Os turistas, notadamente os estrangeiros, ressaltavam a preservação da natureza, porém observando que o entorno do parque — entre os Estados de Goiás (Mineiros e Chapadão do Céu) e Mato Grosso do Sul (Costa Rica) — está inteiramente desmatado, com gigantescas plantações de soja, milho e algodão.

Gralha do campo, no Parque Nacional das Emas: exuberância | Foto: Euler de França Belém/Jornal Opção

Arco da Restauração: crucial

O governo do presidente Lula da Silva decidiu escapar do onipresente discurso-catástrofe — que pode levar ao fatalismo e, daí, à inação — e adotar uma prática diferenciada. Se der resultados satisfatórios, a médio ou longo prazo, o estadista brasileiro poderá sair consagrado. Ficará na história como o presidente que iniciou a contenção — se vai conter mesmo — o desmatamento, mas, sobretudo, comandou o reflorestamento da Amazônia.

Ao mesmo tempo que faz o combate ao desmatamento, o governo de Lula da Silva está adotando um programa que deve colaborar para o reflorestamento da Amazônia.

No início do mês, o Banco Nacional do Desenvolvimento Econômico Social (BNDES) propôs um programa cujo objetivo é restaurar áreas destruídas ou degradadas em 60 mil quilômetros quadrados — quase o tamanho da Letônia — na Floresta Amazônica até 2030”, de acordo com reportagem da revista “Forbes”.

O programa Arco de Restauração, com financiamento de até 1 bilhão de reais, até 2024, terá o objetivo de “retirar 1,65 bilhão de toneladas de carbono da atmosfera até 2030”.

Gavião caboclo, no Parque Nacional das Emas | Foto: Euler de França Belém/Jornal Opção

O presidente do BNDES, economista Aloizio Mercadante, disse que “evitar o desmatamento não responde mais à crise climática. Precisamos ter mais ambição. A Amazônia responde por mais ou menos 1º celsius no aquecimento, e a criação de um cinturão verde de proteção é urgente”.

“Vamos fazer reflorestamento, para a floresta se regenerar. É a resposta mais barata e mais rápida para a crise climática, porque sequestra carbono e armazena carbono”, acrescentou o dirigente do banco estatal.

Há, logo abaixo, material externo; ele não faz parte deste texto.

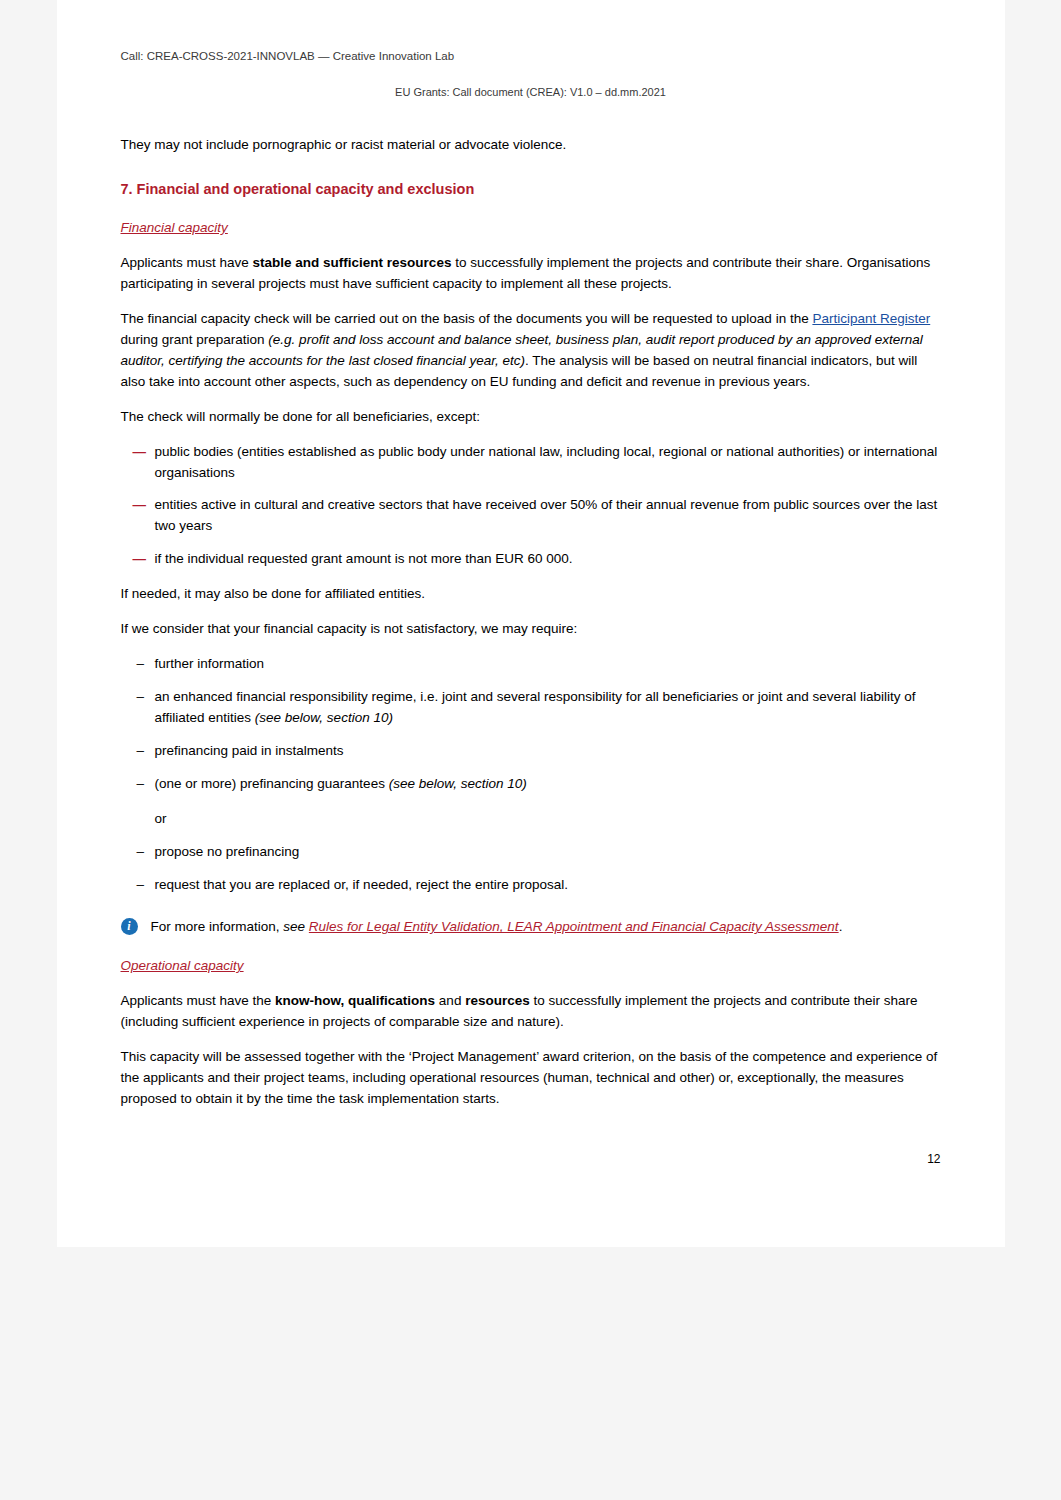Call: CREA-CROSS-2021-INNOVLAB — Creative Innovation Lab
EU Grants: Call document (CREA): V1.0 – dd.mm.2021
They may not include pornographic or racist material or advocate violence.
7. Financial and operational capacity and exclusion
Financial capacity
Applicants must have stable and sufficient resources to successfully implement the projects and contribute their share. Organisations participating in several projects must have sufficient capacity to implement all these projects.
The financial capacity check will be carried out on the basis of the documents you will be requested to upload in the Participant Register during grant preparation (e.g. profit and loss account and balance sheet, business plan, audit report produced by an approved external auditor, certifying the accounts for the last closed financial year, etc). The analysis will be based on neutral financial indicators, but will also take into account other aspects, such as dependency on EU funding and deficit and revenue in previous years.
The check will normally be done for all beneficiaries, except:
public bodies (entities established as public body under national law, including local, regional or national authorities) or international organisations
entities active in cultural and creative sectors that have received over 50% of their annual revenue from public sources over the last two years
if the individual requested grant amount is not more than EUR 60 000.
If needed, it may also be done for affiliated entities.
If we consider that your financial capacity is not satisfactory, we may require:
further information
an enhanced financial responsibility regime, i.e. joint and several responsibility for all beneficiaries or joint and several liability of affiliated entities (see below, section 10)
prefinancing paid in instalments
(one or more) prefinancing guarantees (see below, section 10)
or
propose no prefinancing
request that you are replaced or, if needed, reject the entire proposal.
i For more information, see Rules for Legal Entity Validation, LEAR Appointment and Financial Capacity Assessment.
Operational capacity
Applicants must have the know-how, qualifications and resources to successfully implement the projects and contribute their share (including sufficient experience in projects of comparable size and nature).
This capacity will be assessed together with the ‘Project Management’ award criterion, on the basis of the competence and experience of the applicants and their project teams, including operational resources (human, technical and other) or, exceptionally, the measures proposed to obtain it by the time the task implementation starts.
12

Num primeiro momento, o BNDES vai investir 450 milhões de reais. O cientista ambiental Carlos Nobre, da Universidade de São Paulo, admite que o “projeto é muito ambicioso.

O doutor da USP, autor do conceito de Arco da Restauração, ressalta que o “projeto foi colocado em vigor agora porque a Amazônia está se aproximando do ponto sem retorno, então isso é muito importante, urgente e uma iniciativa inovadora”.

Carlos Nobre enfatiza que “o desmatamento e as mudanças climáticas podem levar a floresta a um ponto de inflexão em que ela morreria e se tornaria uma savana”, no registro da “Forbes”.

O cientista sublinha que a restauração de “cerca de 700 mil kms² da Amazônia ajudaria a evitar” tal “ponto de inflexão, com pouco menos da metade dessa área precisando de replantio ativo”. O custo de um projeto desta envergadura é estimado em 20 bilhões de dólares. Noutras palavras, como o interesse é transnacional, outros países — como Alemanha, Noruega, França e Estados Unidos — podem ofertar parte dos recursos. Não se trata de um projeto para ser executado com recursos de um único país, como o Brasil.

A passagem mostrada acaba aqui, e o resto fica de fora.